Halakhah 2,9: La Meghillah deve essere scritta esclusivamente con inchiostro nero su pergamena (Gevil o Qalaf), seguendo le medesime regole di un Sefer Torah. Se è stata scritta con inchiostro di galla o vetriolo (Qanquantum), è considerata valida (Kasher). Tuttavia, l'uso di altri coloranti o vernici la rende invalida. È obbligatoria la rigatura (Sirtut) sulla pergamena, proprio come nella scrittura della Torah. La pelle deve essere debitamente lavorata (Ibud Lishmah); se scritta su pelle non lavorata o redatta da idolatri o miscredenti (Apiqorsim), la Meghillah è invalida.

Halakhah 2,11: La Meghillah deve essere composta da vari fogli di pergamena cuciti insieme a formare un unico rotolo continuo. La cucitura deve essere effettuata utilizzando tendini di animali puri (Gid), come avviene per il Sefer Torah; una cucitura realizzata con materiali diversi (come il filo di seta o lino) la rende invalida.
■ ■ ■ ■
• _Consegne_
(1) Per ciascuna affermazione indica se concorda con il brano sulla Meghillah e riporta tra virgolette le parole del testo che lo stabiliscono. (a) Una Meghillah scritta con inchiostro di galla è valida. (b) La rigatura della pergamena è facoltativa. (c) I fogli possono essere cuciti con filo di lino.
(2) Prosegui il brano sulla Meghillah a partire dal punto in cui si interrompe.

• _Elenco dati_
■ ■ ■ ■
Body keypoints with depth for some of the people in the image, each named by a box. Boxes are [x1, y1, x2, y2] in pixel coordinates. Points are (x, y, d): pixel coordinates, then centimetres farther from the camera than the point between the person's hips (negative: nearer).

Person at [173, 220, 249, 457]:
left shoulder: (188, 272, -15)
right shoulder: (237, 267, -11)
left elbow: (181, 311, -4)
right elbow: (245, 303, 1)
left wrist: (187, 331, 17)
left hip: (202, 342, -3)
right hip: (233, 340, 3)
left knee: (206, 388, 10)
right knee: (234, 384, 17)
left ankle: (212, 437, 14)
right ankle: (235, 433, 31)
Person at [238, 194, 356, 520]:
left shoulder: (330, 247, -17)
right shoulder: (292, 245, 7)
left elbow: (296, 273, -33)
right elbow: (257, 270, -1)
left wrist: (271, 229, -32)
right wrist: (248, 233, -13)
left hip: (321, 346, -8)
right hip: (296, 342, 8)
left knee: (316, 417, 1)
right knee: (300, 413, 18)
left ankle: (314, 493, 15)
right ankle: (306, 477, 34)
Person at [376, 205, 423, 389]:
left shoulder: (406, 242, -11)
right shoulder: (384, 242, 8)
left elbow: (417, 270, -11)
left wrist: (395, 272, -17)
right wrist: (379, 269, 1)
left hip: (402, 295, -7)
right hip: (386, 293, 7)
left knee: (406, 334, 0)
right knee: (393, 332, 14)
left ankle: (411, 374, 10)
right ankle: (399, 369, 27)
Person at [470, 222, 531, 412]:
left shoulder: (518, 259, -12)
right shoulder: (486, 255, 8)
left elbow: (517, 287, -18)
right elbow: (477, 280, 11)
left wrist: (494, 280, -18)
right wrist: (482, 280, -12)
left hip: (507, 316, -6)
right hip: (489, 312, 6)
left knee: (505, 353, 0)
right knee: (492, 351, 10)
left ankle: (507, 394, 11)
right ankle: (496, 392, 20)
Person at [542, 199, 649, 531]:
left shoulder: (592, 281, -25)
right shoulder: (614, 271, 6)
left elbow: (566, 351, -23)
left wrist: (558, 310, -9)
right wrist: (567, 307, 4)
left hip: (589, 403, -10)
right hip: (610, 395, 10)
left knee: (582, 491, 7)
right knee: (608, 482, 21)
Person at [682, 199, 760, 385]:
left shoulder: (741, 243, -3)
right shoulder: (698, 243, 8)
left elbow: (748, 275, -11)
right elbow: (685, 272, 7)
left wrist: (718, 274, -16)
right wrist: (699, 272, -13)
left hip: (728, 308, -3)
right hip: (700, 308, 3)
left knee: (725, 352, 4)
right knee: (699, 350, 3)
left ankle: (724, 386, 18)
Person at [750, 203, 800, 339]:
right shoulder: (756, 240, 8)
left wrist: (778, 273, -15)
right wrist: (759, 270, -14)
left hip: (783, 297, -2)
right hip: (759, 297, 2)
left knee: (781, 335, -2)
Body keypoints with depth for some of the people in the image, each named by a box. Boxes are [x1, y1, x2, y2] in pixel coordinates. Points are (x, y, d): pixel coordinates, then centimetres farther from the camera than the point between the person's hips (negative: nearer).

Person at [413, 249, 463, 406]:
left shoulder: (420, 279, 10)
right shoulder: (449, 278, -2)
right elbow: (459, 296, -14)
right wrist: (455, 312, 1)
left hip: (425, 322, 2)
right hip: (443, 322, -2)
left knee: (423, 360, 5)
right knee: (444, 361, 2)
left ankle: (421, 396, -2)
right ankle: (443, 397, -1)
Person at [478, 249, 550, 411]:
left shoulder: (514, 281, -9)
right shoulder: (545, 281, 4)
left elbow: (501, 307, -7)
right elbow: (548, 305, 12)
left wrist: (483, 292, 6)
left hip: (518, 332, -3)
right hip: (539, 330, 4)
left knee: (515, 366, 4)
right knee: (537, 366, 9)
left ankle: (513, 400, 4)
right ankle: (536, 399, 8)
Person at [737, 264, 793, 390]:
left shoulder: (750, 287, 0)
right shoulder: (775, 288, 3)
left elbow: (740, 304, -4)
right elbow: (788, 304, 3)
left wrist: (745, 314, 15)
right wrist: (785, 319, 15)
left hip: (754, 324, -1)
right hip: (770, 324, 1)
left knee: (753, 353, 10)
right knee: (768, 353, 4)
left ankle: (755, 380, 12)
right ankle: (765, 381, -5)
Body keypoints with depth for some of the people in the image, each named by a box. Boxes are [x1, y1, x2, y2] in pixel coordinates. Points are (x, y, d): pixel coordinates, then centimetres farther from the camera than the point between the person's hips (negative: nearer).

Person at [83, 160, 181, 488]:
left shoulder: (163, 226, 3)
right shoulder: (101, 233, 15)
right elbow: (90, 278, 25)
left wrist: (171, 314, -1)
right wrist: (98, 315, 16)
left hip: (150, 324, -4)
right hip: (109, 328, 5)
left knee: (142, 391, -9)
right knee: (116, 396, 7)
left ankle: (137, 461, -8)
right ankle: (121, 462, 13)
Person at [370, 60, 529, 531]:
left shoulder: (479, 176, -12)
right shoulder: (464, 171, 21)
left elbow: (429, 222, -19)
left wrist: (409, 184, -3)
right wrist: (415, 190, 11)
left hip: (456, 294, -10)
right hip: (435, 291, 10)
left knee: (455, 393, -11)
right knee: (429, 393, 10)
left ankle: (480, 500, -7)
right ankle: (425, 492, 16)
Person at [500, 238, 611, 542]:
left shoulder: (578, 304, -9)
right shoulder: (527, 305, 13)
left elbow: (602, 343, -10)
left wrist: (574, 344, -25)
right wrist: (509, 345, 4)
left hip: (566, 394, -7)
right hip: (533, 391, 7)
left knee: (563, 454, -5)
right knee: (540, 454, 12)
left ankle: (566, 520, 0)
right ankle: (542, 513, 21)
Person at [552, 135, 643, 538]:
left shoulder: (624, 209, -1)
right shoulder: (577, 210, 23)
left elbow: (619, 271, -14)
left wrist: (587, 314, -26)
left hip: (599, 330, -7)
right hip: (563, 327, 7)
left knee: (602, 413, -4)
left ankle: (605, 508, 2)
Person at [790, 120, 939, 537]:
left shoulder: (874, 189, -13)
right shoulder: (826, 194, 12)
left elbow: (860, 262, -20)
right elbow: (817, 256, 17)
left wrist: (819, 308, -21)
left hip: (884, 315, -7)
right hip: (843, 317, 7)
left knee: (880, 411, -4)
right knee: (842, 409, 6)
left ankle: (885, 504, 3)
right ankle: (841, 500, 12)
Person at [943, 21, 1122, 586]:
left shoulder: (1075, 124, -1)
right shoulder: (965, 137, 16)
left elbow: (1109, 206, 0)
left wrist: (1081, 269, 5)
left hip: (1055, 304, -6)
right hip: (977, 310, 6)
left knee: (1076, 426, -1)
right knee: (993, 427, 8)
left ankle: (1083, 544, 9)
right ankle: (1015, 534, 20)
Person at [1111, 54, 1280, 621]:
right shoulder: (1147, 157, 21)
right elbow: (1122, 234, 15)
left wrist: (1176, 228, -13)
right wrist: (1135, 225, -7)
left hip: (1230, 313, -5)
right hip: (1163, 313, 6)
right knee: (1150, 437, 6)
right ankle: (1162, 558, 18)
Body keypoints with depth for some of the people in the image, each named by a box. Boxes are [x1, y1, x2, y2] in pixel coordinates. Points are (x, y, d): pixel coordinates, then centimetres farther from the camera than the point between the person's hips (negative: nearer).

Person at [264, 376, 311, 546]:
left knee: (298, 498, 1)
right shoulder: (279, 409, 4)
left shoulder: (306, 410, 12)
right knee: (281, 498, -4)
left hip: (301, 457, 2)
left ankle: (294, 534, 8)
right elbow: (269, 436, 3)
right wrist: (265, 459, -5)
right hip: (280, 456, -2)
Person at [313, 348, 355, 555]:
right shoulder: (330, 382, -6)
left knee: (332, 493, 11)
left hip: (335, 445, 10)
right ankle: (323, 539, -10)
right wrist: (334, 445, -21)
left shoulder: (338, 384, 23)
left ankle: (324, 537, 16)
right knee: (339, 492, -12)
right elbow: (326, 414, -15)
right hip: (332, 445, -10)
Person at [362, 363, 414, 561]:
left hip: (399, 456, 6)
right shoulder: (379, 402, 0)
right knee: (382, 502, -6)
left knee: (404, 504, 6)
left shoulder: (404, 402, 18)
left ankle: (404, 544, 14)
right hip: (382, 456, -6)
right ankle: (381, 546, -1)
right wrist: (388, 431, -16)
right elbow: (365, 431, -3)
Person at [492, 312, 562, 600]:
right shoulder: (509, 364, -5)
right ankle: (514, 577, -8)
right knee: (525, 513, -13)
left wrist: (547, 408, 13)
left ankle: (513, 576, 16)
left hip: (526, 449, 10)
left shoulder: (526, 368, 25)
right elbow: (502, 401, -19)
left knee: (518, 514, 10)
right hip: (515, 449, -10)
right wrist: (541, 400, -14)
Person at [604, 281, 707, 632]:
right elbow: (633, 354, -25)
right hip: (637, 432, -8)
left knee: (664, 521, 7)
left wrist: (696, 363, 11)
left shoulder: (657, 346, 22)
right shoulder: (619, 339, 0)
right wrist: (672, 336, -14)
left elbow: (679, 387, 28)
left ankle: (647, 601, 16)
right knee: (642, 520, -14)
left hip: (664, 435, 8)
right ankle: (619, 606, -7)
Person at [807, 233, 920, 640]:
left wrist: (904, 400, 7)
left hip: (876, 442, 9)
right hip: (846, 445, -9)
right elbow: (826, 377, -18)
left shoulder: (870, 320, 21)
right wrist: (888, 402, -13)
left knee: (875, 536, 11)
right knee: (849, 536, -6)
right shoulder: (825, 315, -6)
■ ■ ■ ■
• _Risposte_
(1)
(a) Sì: «Se è stata scritta con inchiostro di galla o vetriolo (Qanquantum), è considerata valida (Kasher).»
(b) No: «È obbligatoria la rigatura (Sirtut) sulla pergamena, proprio come nella scrittura della Torah.»
(c) No: «una cucitura realizzata con materiali diversi (come il filo di seta o lino) la rende invalida.»

(2)
A differenza del Sefer Torah, dove la cucitura deve coprire l'intera altezza della pergamena, per la Meghillah è sufficiente che siano cuciti tre punti in alto, tre al centro e tre in basso. Questo alleggerimento della norma è dovuto al fatto che il Libro di Ester è definito dalla Torah stessa come una "Lettera" (Igghereth), permettendo una manifattura che richiama la flessibilità di un documento epistolare pur mantenendo la sacralità della scrittura profetica.

[Image comparing the continuous sewing of a Sefer Torah vs. the point-based sewing of a Megillah]

Note:

  1. Inchiostro: Sebbene la Mishnah sia più restrittiva, il Rambam (coerentemente con le Hilkhot Tefillin) permette l'uso del vetriolo nero. La stabilità del colore è il requisito primario per la durata del testo sacro.
  2. Apiqorsim: Il termine "Epicureo" definisce chi nega l'origine divina della Torah o la provvidenza. Un rotolo scritto da chi non crede nel suo valore sacro perde ogni validità rituale, poiché manca l'intenzione (Kavanah) necessaria durante l'atto della scrittura.
  3. Igghereth: La natura di "lettera" della Meghillah influenza anche il modo in cui viene letta (spesso viene completamente srotolata e ripiegata su se stessa prima della benedizione), distinguendola dai rotoli della Torah che rimangono parzialmente avvolti.